What Should Warehouse Investors Know About This Robotics SPAC?

Robotics company Berkshire Grey is the latest private company going public through a deal with a special purpose acquisition company (SPAC). It agreed to a transaction with Revolution Acceleration Acquisition Corp (NASDAQ: RAAC) to infuse it with cash and accelerate its expansion. The company has a significant growth opportunity ahead by providing solutions that automate warehouse and logistics fulfillment centers.

Big-time backers

Berkshire Grey, founded in 2013 by the former chief technology officer of leading home robotics company iRobot (NASDAQ: IRBT), develops integrated artificial intelligence (AI) and robotics solutions for e-commerce, retail replenishment, and logistics. The company's software and hardware automate the business operations of industrial real estate like warehouses and logistics fulfillment centers. Its products help retailers and logistics companies support the explosive growth of e-commerce.

Berkshire Grey's existing shareholders include well-known technology Khosla Ventures, New Enterprise Associates, Canaan Partners, and SoftBank Group, which are all rolling 100% of their equity in the combination with RAAC. Meanwhile, the company is bringing aboard several additional big-name investors via its SPAC deal, which includes a fully committed PIPE (private investing in public equity), anchored by Chamath Palihapitiya, founder and CEO of Social Capital, Hedosophia, and funds and accounts managed by BlackRock (NYSE: BLK).

In addition to bringing those new investors aboard, the SPAC deal will provide Berkshire Grey with $413 million in cash, which includes $165 million from the PIPE, boosting its cash position to $507 million. The transaction values the robotics company at $2.7 billion in equity, and it has no debt. As a result, it has a significant amount of financial flexibility to support its operations and capitalize on new and existing growth initiatives.

A massive opportunity set

Berkshire Grey provides retailers and logistics operators with robots, sensing systems, gripping systems, and machine vision systems to automate their warehouses and fulfillment centers. Companies that utilize its AI-enabled software and hardware solutions improve their operational efficiency to such an extent that most yield a return on their investment in as little as two to three years. Because of that, it has been growing at a brisk pace.

However, it still has a lot of room to run. The company estimates that only about 5% of warehouses are automated today. Meanwhile, the industrial industry is building more of them each day. According to an estimate by leading industrial REIT Prologis (NYSE: PLD), e-commerce companies require 1.2 million square feet of distribution for every $1 billion in sales. With online sales expected to grow at a brisk pace in the coming years, the U.S. alone could add as much as 1 billion additional feet of warehouse space by 2025, which is like replicating Prologis' entire global footprint in a few short years.

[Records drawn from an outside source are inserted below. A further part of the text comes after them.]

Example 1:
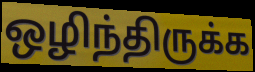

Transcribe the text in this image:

ஒழிந்திருக்க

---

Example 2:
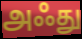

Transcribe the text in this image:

அஃது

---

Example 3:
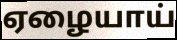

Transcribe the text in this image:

ஏழையாய்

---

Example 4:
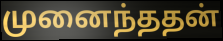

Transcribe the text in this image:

முனைந்ததன்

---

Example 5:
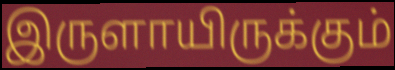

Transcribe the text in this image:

இருளாயிருக்கும்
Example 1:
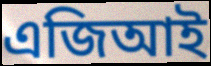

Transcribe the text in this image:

এজিআই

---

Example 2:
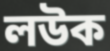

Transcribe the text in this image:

লউক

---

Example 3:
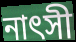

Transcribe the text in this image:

নাৎসী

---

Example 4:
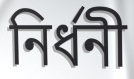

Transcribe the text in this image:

নির্ধনী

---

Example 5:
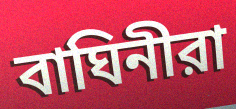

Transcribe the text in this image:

বাঘিনীরা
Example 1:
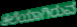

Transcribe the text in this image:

ತಲೆಯಾಗಿರುವ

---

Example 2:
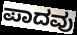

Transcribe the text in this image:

ಪಾದವು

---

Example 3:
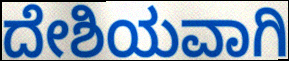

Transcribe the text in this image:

ದೇಶಿಯವಾಗಿ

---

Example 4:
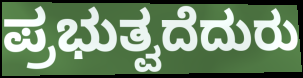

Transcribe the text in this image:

ಪ್ರಭುತ್ವದೆದುರು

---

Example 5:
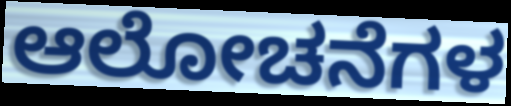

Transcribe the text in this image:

ಆಲೋಚನೆಗಳ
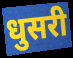
धुसरी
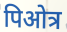
पिओत्र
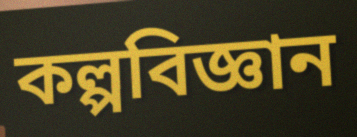
কল্পবিজ্ঞান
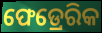
ଫେଡ୍ରେରିକ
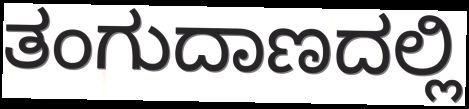
ತಂಗುದಾಣದಲ್ಲಿ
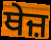
ਥੇਜ਼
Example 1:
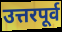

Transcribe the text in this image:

उत्तरपूर्व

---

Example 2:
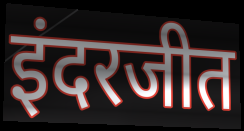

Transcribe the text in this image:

इंदरजीत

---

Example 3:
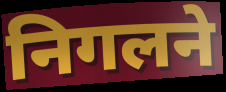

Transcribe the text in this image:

निगलने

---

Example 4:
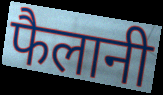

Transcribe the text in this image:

फैलानी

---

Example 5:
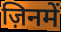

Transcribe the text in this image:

ज़िनमें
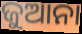
ଜୁଆନା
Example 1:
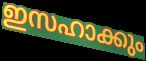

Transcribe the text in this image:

ഇസഹാക്കും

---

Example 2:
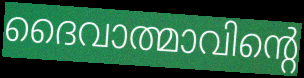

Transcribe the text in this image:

ദൈവാത്മാവിന്റെ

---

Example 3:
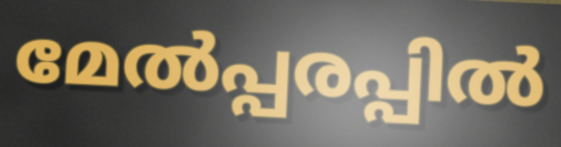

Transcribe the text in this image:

മേൽപ്പരപ്പിൽ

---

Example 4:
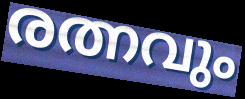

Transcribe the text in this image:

രത്നവും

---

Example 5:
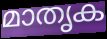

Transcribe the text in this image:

മാതൃക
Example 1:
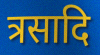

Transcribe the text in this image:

त्रसादि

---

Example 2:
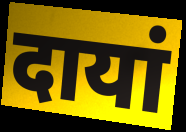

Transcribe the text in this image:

दायां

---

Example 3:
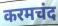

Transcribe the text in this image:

करमचंद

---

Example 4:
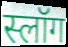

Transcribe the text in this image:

स्लॉग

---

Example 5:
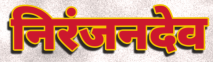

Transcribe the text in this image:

निरंजनदेव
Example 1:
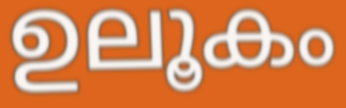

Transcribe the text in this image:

ഉലൂകം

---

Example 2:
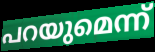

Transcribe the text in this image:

പറയുമെന്ന്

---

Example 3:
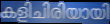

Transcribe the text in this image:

കളിചിരിയായി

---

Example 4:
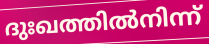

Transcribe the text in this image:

ദുഃഖത്തിൽനിന്ന്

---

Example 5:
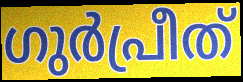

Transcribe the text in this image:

ഗുർപ്രീത്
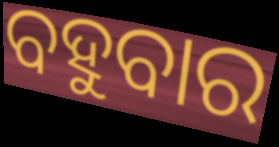
ବହୁବାର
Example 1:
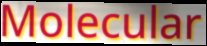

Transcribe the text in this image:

Molecular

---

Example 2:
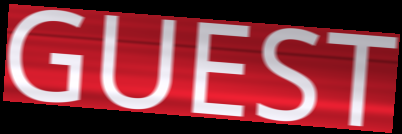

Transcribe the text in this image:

GUEST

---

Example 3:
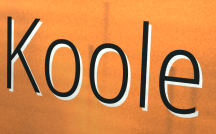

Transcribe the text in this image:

Koole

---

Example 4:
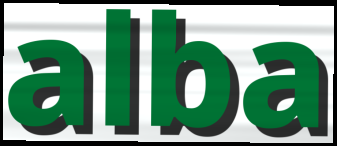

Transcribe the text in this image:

alba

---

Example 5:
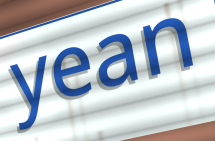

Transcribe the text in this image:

yean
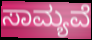
ಸಾಮ್ಯವೆ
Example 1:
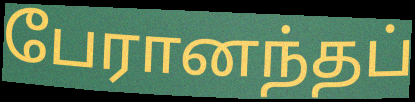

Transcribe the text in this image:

பேரானந்தப்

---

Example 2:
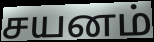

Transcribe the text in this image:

சயனம்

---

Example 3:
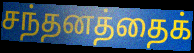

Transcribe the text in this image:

சந்தனத்தைக்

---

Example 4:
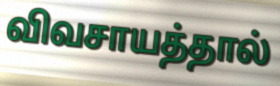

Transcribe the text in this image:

விவசாயத்தால்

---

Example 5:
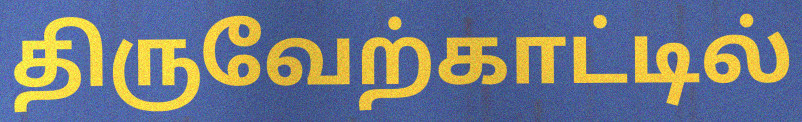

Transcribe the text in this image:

திருவேற்காட்டில்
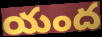
యంద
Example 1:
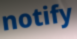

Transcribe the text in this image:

notify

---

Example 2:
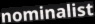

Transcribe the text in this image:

Berkshire Grey already has a strong order backlog and is in ongoing negotiations with multinational retail, e-commerce, and package logistics companies, giving it highly visible projected revenue through 2022. Meanwhile, it's growing its support operations to meet the increasing demand for its services and build new solutions to add additional value to its existing and future customers.

Bringing warehouses into the future

Berkshire Grey's robotics solutions are automating warehouses and fulfillment centers, enabling retailers and e-commerce companies to operate more efficiently and reducing their costs. That benefit is flowing down to the consumer via lower costs, faster shipping, and better selections, further accelerating the shift to shopping online. That will likely drive the need for even more warehouses in the future, which will benefit real estate investors focused on this sector.